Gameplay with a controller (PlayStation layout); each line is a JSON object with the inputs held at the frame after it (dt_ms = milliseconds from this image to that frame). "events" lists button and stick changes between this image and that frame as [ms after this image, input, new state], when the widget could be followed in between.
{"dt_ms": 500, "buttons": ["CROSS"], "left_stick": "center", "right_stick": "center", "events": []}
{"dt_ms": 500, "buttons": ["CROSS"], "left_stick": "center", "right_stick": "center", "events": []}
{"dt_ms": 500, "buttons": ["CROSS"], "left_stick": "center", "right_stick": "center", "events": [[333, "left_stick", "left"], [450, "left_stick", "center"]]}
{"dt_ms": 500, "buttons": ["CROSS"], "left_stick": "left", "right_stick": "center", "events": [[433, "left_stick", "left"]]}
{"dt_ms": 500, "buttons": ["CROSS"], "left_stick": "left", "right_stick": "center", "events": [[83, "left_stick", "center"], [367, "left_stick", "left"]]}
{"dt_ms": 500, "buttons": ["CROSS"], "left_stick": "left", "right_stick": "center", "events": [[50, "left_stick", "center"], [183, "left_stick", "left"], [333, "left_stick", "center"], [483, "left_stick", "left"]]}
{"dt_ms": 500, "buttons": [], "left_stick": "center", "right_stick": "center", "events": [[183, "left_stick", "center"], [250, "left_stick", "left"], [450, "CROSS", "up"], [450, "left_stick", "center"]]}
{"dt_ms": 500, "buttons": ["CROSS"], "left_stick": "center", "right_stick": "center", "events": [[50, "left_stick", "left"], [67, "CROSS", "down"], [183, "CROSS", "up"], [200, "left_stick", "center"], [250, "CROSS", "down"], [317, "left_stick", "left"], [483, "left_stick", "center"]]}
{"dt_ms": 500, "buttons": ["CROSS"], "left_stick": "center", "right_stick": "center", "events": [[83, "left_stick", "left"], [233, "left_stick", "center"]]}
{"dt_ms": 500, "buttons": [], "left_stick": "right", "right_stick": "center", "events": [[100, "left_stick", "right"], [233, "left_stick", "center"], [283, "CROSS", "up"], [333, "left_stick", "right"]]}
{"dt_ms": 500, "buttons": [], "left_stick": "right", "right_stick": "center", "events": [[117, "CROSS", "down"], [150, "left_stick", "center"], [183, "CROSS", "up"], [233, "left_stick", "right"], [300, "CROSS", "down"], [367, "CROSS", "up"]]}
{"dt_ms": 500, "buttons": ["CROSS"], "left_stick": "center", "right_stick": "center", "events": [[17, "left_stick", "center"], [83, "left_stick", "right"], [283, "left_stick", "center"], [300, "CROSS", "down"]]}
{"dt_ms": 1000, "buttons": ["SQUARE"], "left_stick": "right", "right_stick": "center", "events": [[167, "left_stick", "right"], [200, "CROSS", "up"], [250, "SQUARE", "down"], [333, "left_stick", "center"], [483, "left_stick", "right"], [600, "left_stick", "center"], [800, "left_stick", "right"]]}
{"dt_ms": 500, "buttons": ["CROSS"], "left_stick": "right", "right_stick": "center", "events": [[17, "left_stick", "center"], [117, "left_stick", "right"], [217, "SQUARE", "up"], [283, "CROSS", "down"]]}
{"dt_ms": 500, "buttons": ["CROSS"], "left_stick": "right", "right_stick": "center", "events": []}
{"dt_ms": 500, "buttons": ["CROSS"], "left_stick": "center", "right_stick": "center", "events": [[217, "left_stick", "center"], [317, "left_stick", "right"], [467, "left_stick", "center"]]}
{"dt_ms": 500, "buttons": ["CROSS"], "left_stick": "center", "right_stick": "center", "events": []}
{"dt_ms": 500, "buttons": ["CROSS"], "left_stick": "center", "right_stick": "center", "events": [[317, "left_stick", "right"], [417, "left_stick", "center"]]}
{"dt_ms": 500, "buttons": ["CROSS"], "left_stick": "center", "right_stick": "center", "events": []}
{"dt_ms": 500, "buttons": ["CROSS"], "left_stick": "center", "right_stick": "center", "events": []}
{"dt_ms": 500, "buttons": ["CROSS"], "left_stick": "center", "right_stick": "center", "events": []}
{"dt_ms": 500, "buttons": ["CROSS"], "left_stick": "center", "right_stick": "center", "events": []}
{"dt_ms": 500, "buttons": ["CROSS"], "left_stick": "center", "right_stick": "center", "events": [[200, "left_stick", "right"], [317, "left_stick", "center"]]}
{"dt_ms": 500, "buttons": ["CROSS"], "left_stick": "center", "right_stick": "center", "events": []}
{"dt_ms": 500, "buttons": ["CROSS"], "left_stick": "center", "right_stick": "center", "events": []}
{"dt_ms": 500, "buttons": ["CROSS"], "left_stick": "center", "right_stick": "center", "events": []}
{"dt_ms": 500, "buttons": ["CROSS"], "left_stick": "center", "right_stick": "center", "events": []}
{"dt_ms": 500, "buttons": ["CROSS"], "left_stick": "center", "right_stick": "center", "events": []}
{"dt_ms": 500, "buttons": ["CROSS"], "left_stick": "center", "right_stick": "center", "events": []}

__________

## Task statement
Each record must be copied out exactly and in full.

## Result for this task
Gameplay with a controller (PlayStation layout); each line is a JSON object with the inputs held at the frame after it (dt_ms = milliseconds from this image to that frame). "events" lists button and stick changes between this image and that frame as [ms after this image, input, new state], when the widget could be followed in between.
{"dt_ms": 500, "buttons": ["CROSS"], "left_stick": "center", "right_stick": "center", "events": []}
{"dt_ms": 500, "buttons": ["CROSS"], "left_stick": "center", "right_stick": "center", "events": []}
{"dt_ms": 500, "buttons": ["CROSS"], "left_stick": "center", "right_stick": "center", "events": [[333, "left_stick", "left"], [450, "left_stick", "center"]]}
{"dt_ms": 500, "buttons": ["CROSS"], "left_stick": "left", "right_stick": "center", "events": [[433, "left_stick", "left"]]}
{"dt_ms": 500, "buttons": ["CROSS"], "left_stick": "left", "right_stick": "center", "events": [[83, "left_stick", "center"], [367, "left_stick", "left"]]}
{"dt_ms": 500, "buttons": ["CROSS"], "left_stick": "left", "right_stick": "center", "events": [[50, "left_stick", "center"], [183, "left_stick", "left"], [333, "left_stick", "center"], [483, "left_stick", "left"]]}
{"dt_ms": 500, "buttons": [], "left_stick": "center", "right_stick": "center", "events": [[183, "left_stick", "center"], [250, "left_stick", "left"], [450, "CROSS", "up"], [450, "left_stick", "center"]]}
{"dt_ms": 500, "buttons": ["CROSS"], "left_stick": "center", "right_stick": "center", "events": [[50, "left_stick", "left"], [67, "CROSS", "down"], [183, "CROSS", "up"], [200, "left_stick", "center"], [250, "CROSS", "down"], [317, "left_stick", "left"], [483, "left_stick", "center"]]}
{"dt_ms": 500, "buttons": ["CROSS"], "left_stick": "center", "right_stick": "center", "events": [[83, "left_stick", "left"], [233, "left_stick", "center"]]}
{"dt_ms": 500, "buttons": [], "left_stick": "right", "right_stick": "center", "events": [[100, "left_stick", "right"], [233, "left_stick", "center"], [283, "CROSS", "up"], [333, "left_stick", "right"]]}
{"dt_ms": 500, "buttons": [], "left_stick": "right", "right_stick": "center", "events": [[117, "CROSS", "down"], [150, "left_stick", "center"], [183, "CROSS", "up"], [233, "left_stick", "right"], [300, "CROSS", "down"], [367, "CROSS", "up"]]}
{"dt_ms": 500, "buttons": ["CROSS"], "left_stick": "center", "right_stick": "center", "events": [[17, "left_stick", "center"], [83, "left_stick", "right"], [283, "left_stick", "center"], [300, "CROSS", "down"]]}
{"dt_ms": 1000, "buttons": ["SQUARE"], "left_stick": "right", "right_stick": "center", "events": [[167, "left_stick", "right"], [200, "CROSS", "up"], [250, "SQUARE", "down"], [333, "left_stick", "center"], [483, "left_stick", "right"], [600, "left_stick", "center"], [800, "left_stick", "right"]]}
{"dt_ms": 500, "buttons": ["CROSS"], "left_stick": "right", "right_stick": "center", "events": [[17, "left_stick", "center"], [117, "left_stick", "right"], [217, "SQUARE", "up"], [283, "CROSS", "down"]]}
{"dt_ms": 500, "buttons": ["CROSS"], "left_stick": "right", "right_stick": "center", "events": []}
{"dt_ms": 500, "buttons": ["CROSS"], "left_stick": "center", "right_stick": "center", "events": [[217, "left_stick", "center"], [317, "left_stick", "right"], [467, "left_stick", "center"]]}
{"dt_ms": 500, "buttons": ["CROSS"], "left_stick": "center", "right_stick": "center", "events": []}
{"dt_ms": 500, "buttons": ["CROSS"], "left_stick": "center", "right_stick": "center", "events": [[317, "left_stick", "right"], [417, "left_stick", "center"]]}
{"dt_ms": 500, "buttons": ["CROSS"], "left_stick": "center", "right_stick": "center", "events": []}
{"dt_ms": 500, "buttons": ["CROSS"], "left_stick": "center", "right_stick": "center", "events": []}
{"dt_ms": 500, "buttons": ["CROSS"], "left_stick": "center", "right_stick": "center", "events": []}
{"dt_ms": 500, "buttons": ["CROSS"], "left_stick": "center", "right_stick": "center", "events": []}
{"dt_ms": 500, "buttons": ["CROSS"], "left_stick": "center", "right_stick": "center", "events": [[200, "left_stick", "right"], [317, "left_stick", "center"]]}
{"dt_ms": 500, "buttons": ["CROSS"], "left_stick": "center", "right_stick": "center", "events": []}
{"dt_ms": 500, "buttons": ["CROSS"], "left_stick": "center", "right_stick": "center", "events": []}
{"dt_ms": 500, "buttons": ["CROSS"], "left_stick": "center", "right_stick": "center", "events": []}
{"dt_ms": 500, "buttons": ["CROSS"], "left_stick": "center", "right_stick": "center", "events": []}
{"dt_ms": 500, "buttons": ["CROSS"], "left_stick": "center", "right_stick": "center", "events": []}
{"dt_ms": 500, "buttons": ["CROSS"], "left_stick": "center", "right_stick": "center", "events": []}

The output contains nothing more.